#### Exercise directions:
Scan the records beneath this line for the line holding "PInTenThousand, 5: 140 -> 195" and the line holding "WinInTenThousand, 6: 280 -> 220", then transcribe exactly those two and all lines between.

#### Exercise data:
┌──

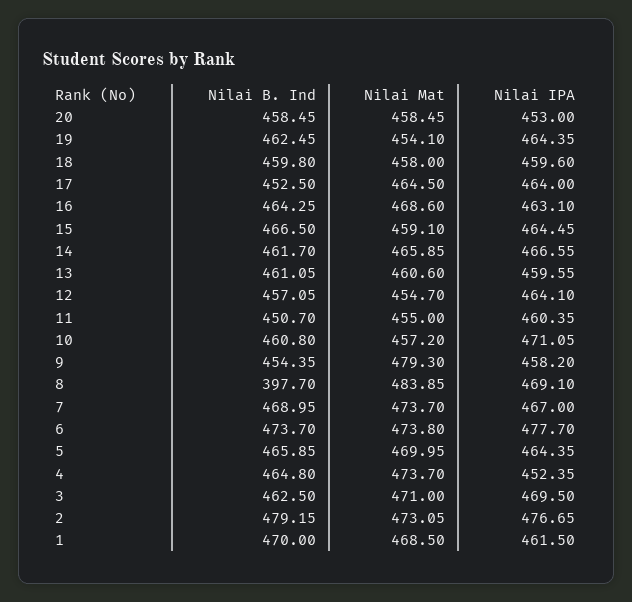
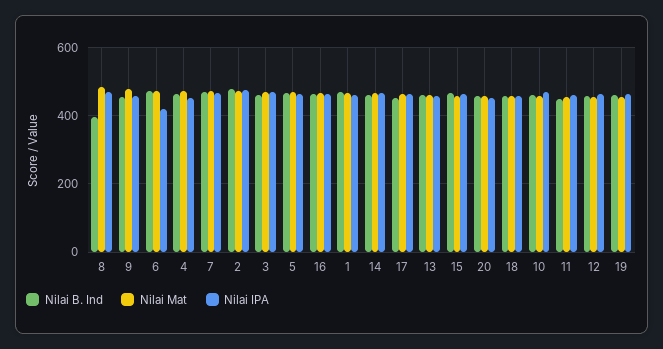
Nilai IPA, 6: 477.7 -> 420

└──
┌──

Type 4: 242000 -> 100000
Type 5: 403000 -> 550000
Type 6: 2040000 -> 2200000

└──
┌──

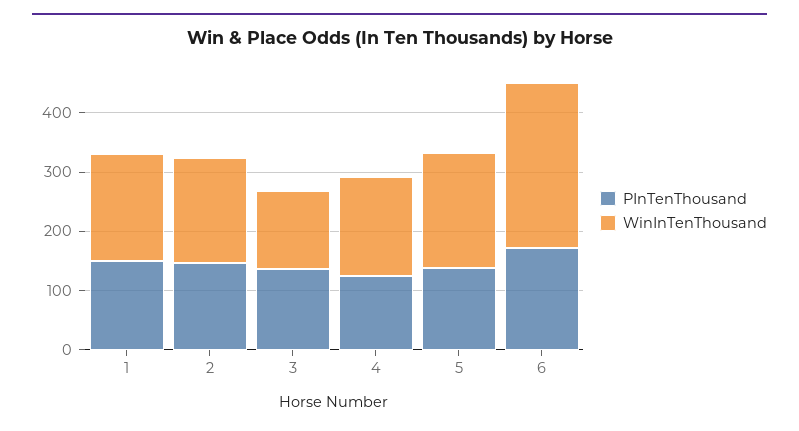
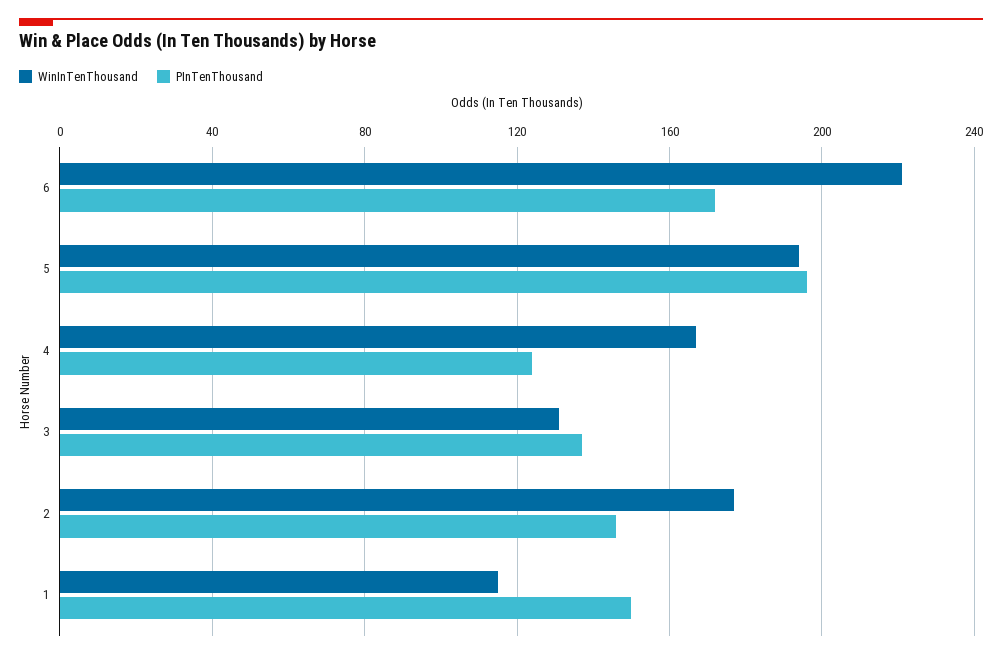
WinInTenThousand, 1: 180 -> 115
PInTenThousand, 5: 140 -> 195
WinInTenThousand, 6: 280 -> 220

└──

#### Final answer:
PInTenThousand, 5: 140 -> 195
WinInTenThousand, 6: 280 -> 220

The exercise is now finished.